The whole idea of having two more days seems very appealing. Maybe I could catch-up on e-mail or get rid of the clutter around my desk. Maybe I even could redecorate our bedroom.
Whatever happened to the leisurely retirement I expected?
Obviously, I don’t want to sit around with nothing to do. But, just for once, I would like to finish everything on my daily to-do list.
You may say, why not write a shorter list?

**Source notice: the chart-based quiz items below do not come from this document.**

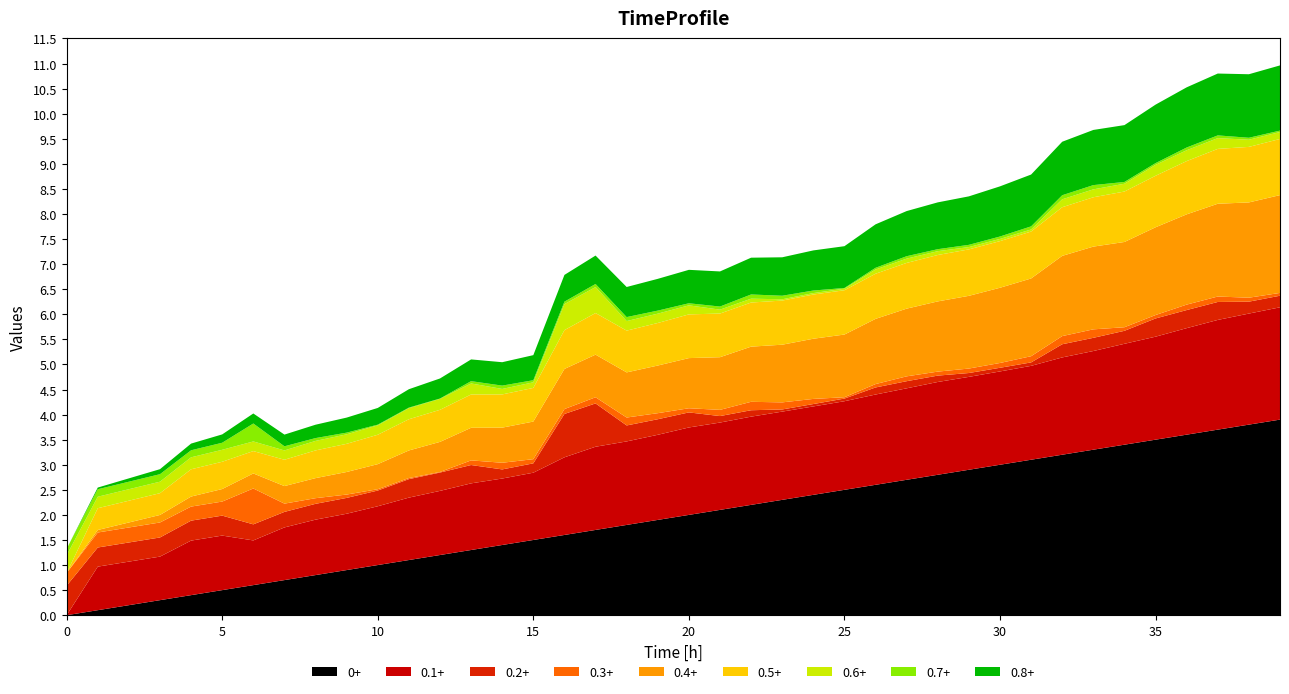

Reading left to right, what are all the values shown in this chart?

n: n=0.0	t=1.0	x=2.0	x_vel=3.0	yaw_vel=4.0	5=5.0	6=6.0	7=7.0	8=8.0	9=9.0	10=10.0	11=11.0	12=12.0	13=13.0	14=14.0	15=15.0	16=16.0	17=17.0	18=18.0	19=19.0	20=20.0	21=21.0	22=22.0	23=23.0	24=24.0	25=25.0	26=26.0	27=27.0	28=28.0	29=29.0	30=30.0	31=31.0	32=32.0	33=33.0	34=34.0	35=35.0	36=36.0	37=37.0	38=38.0	39=39.0
t: n=0.0	t=0.0	x=0.1	x_vel=0.1	yaw_vel=0.1	5=0.2	6=0.2	7=0.2	8=0.3	9=0.3	10=0.3	11=0.4	12=0.4	13=0.4	14=0.5	15=0.5	16=0.5	17=0.6	18=0.6	19=0.6	20=0.7	21=0.7	22=0.7	23=0.8	24=0.8	25=0.8	26=0.9	27=0.9	28=0.9	29=1.0	30=1.0	31=1.0	32=1.1	33=1.1	34=1.1	35=1.2	36=1.2	37=1.2	38=1.3	39=1.3
x: n=0.0	t=0.1	x=0.1	x_vel=0.1	yaw_vel=0.1	5=0.1	6=0.1	7=0.1	8=0.1	9=0.1	10=0.1	11=0.2	12=0.2	13=0.2	14=0.2	15=0.2	16=0.2	17=0.2	18=0.2	19=0.2	20=0.2	21=0.2	22=0.2	23=0.2	24=0.2	25=0.2	26=0.2	27=0.2	28=0.2	29=0.2	30=0.2	31=0.2	32=0.2	33=0.2	34=0.3	35=0.3	36=0.3	37=0.3	38=0.3	39=0.3
x_vel: n=1.2	t=0.8	x=0.8	x_vel=0.8	yaw_vel=-0.8	5=-0.8	6=0.6	7=0.6	8=0.6	9=0.6	10=0.6	11=0.7	12=0.7	13=0.7	14=0.4	15=0.4	16=1.7	17=1.7	18=0.6	19=0.6	20=0.6	21=0.3	22=0.3	23=0.1	24=0.1	25=0.1	26=0.3	27=0.3	28=0.3	29=0.2	30=0.1	31=0.1	32=0.5	33=0.5	34=0.5	35=0.7	36=0.7	37=0.7	38=0.5	39=0.5
yaw_vel: n=-0.1	t=-0.1	x=-0.1	x_vel=-0.1	yaw_vel=0.1	5=0.1	6=0.4	7=-0.1	8=-0.1	9=-0.0	10=-0.0	11=-0.0	12=-0.0	13=0.0	14=0.1	15=0.0	16=0.0	17=0.1	18=0.1	19=0.1	20=0.0	21=0.1	22=0.1	23=0.1	24=0.1	25=0.0	26=0.0	27=0.0	28=0.0	29=0.0	30=0.0	31=0.1	32=0.1	33=0.1	34=0.0	35=0.0	36=0.1	37=0.1	38=0.0	39=0.0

But the problem is that everything on the list seems important.
I had begun reading a book, entitled “How Did I Get So Busy” by Valorie Burton, before I talked to Richard. So our conversation really made me start thinking about how I’m spending my time.
Burton writes, “Our lives aren’t just overloaded, but lived in overdrive.” Even in retirement.
The whole book title is “How Did I Get So Busy: The 28-Day Plan to Free Your Time, Reclaim Your Schedule, and Reconnect with What Matters Most.”
That seemed pretty good to me, so I began with the Introduction and took the quiz, “How Busy Are You?” The quiz included the following statements (how many do you say yes to?)
•My mail is piled up because I haven’t had time to open or sort it.
•I have not gotten together with friends for fun and conversation in over a month
•I never seem to be able to get anywhere on time.
•I don’t have time to write thank-you notes.
•I don’t take time to exercise.
Some statements were true for me, but some were not. My overall score was 15 points: Too Busy and Frustrated.
Before writing “How Did I Get So Busy,” Burton surveyed 300 people about busyness. Her findings are amazing:
•54 percent get together with friends less than once a month.
•80 percent say their schedule is somewhat or entirely over-committed.
•76 percent say they feel busier now than they did five years ago.
So this “busyness” is a real problem. And in the meantime, we can easily miss the wonderful journey of life.
Always remember that just because there is more to do doesn’t mean it has to be done today. And be sure to add some fun goals to your daily list.